The two groups also intend to start large-scale renewable power generation, mainly solar, with plans to set up plants with combined output of 200 megawatts in a number of locations in Myanmar.
While Myanmar has a single solar power plant capable of generating 40 MW operated by a Thai company in Magway, in the central part of the country, Ayala brings more advanced expertise to the table. In April, the Philippine company switched on a 330 MW solar power plant, one of the largest in Southeast Asia, in central Vietnam through a tie-up with BIM Group.
In addition, with a joint bid, Yoma and Ayala are looking to capitalize on the city of Yangon's plan to privatize its water business.
Myanmar's socialist past left it with numerous state-run businesses. Privatization began with the government's announcement in 2018 of the Myanmar Sustainable Development Plan, which envisions converting state operations into public entities and then privatizing those deemed commercially viable.
The Myanmar government "may not be as progressive as we would like to see in the process of privatization, but the direction is there and the steps are already there," said Serge Pun, chairman of Yoma Group, at a news conference in late November.
To provide utility services, such as power and water, at affordable prices, which was "proven" in the experience of the Philippines, "You will have to rely upon the private sector to provide capital and expertise," he added.
The Yangon City Development Committee in August announced plans to privatize water distribution in the near future. Ayala and Yoma have already submitted a letter of intent and plan to bid jointly for the project.
Ayala can cite its experience with unit Manila Water, which manages the supply and sewage services in the eastern half of Metropolitan Manila. In Yangon, it participated in a project with Japan's Mitsubishi Corp. to modernize distribution pipes and meters from 2014 to 2017, contributing to a 70% cut in non revenue water -- water that is lost before reaching customers due to leaks or theft.

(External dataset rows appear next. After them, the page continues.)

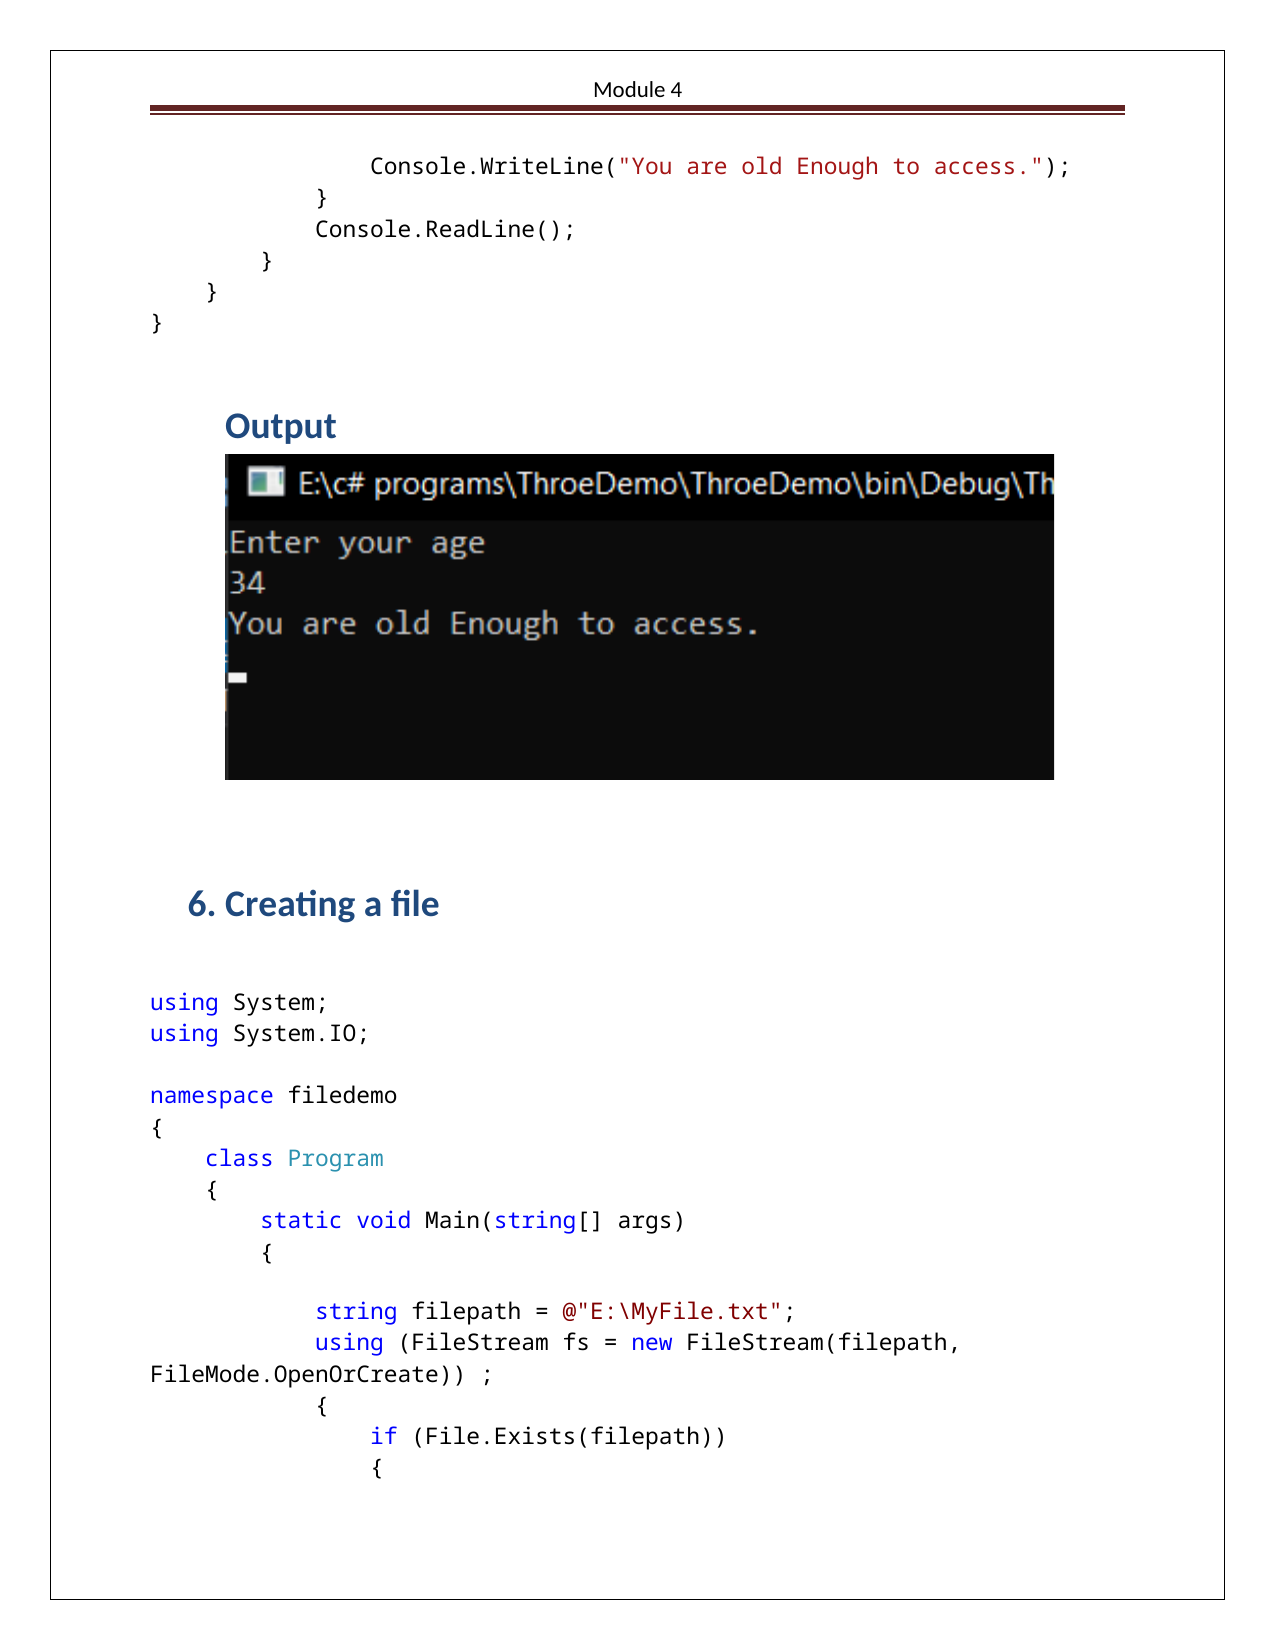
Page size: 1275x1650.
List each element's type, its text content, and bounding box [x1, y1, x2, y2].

list Output [225, 402, 1125, 448]
text } [150, 181, 1125, 212]
text class Program [150, 1142, 1125, 1173]
text } [150, 275, 1125, 306]
text { [150, 1451, 1125, 1482]
text { [150, 1236, 1125, 1267]
text if (File.Exists(filepath)) [150, 1420, 1125, 1451]
text { [150, 1389, 1125, 1420]
text using System; [150, 986, 1125, 1017]
text { [150, 1111, 1125, 1142]
text Console.ReadLine(); [150, 212, 1125, 244]
text } [150, 306, 1125, 337]
text namespace filedemo [150, 1079, 1125, 1111]
text using (FileStream fs = new FileStream(filepath, FileMode.OpenOrCreate)) ; [150, 1326, 1125, 1389]
text { [150, 1173, 1125, 1204]
picture [225, 454, 1055, 780]
text string filepath = @"E:\MyFile.txt"; [150, 1295, 1125, 1326]
text } [150, 244, 1125, 275]
text static void Main(string[] args) [150, 1204, 1125, 1236]
list Creating a file [187, 880, 1125, 926]
text using System.IO; [150, 1017, 1125, 1048]
text Console.WriteLine("You are old Enough to access."); [150, 150, 1125, 181]
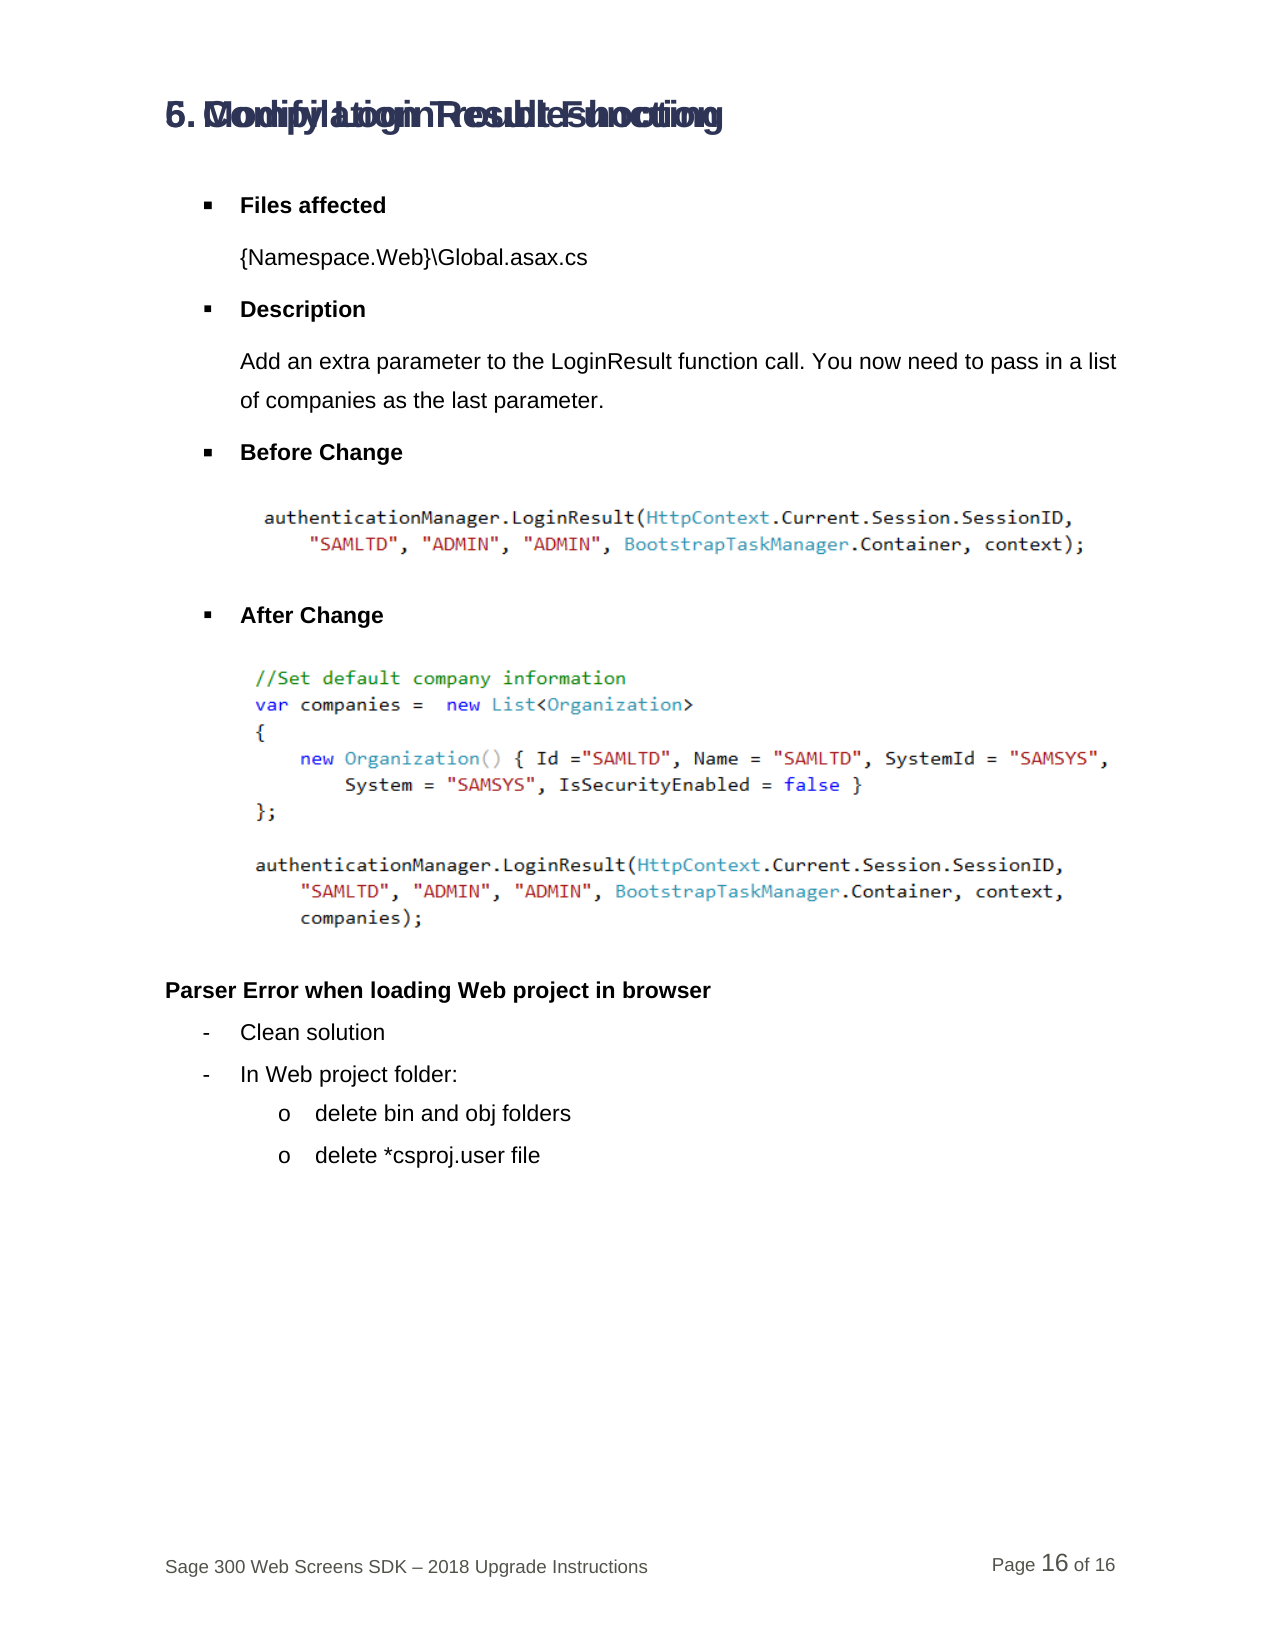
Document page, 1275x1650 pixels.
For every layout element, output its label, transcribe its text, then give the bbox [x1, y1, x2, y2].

The conglomerates will have to clear some hurdles to realize their infrastructure ambitions. For example, the Southeast Asian country still lacks a legal framework for farming out such work, even though foreign companies are to take on long-term, potentially risky projects.
"What I learned in our own country is that foreign companies who want to invest into our project ask for very clear rules and guidelines," said Fernando Zobel de Ayala, president and chief operating officer of Ayala, at the news conference.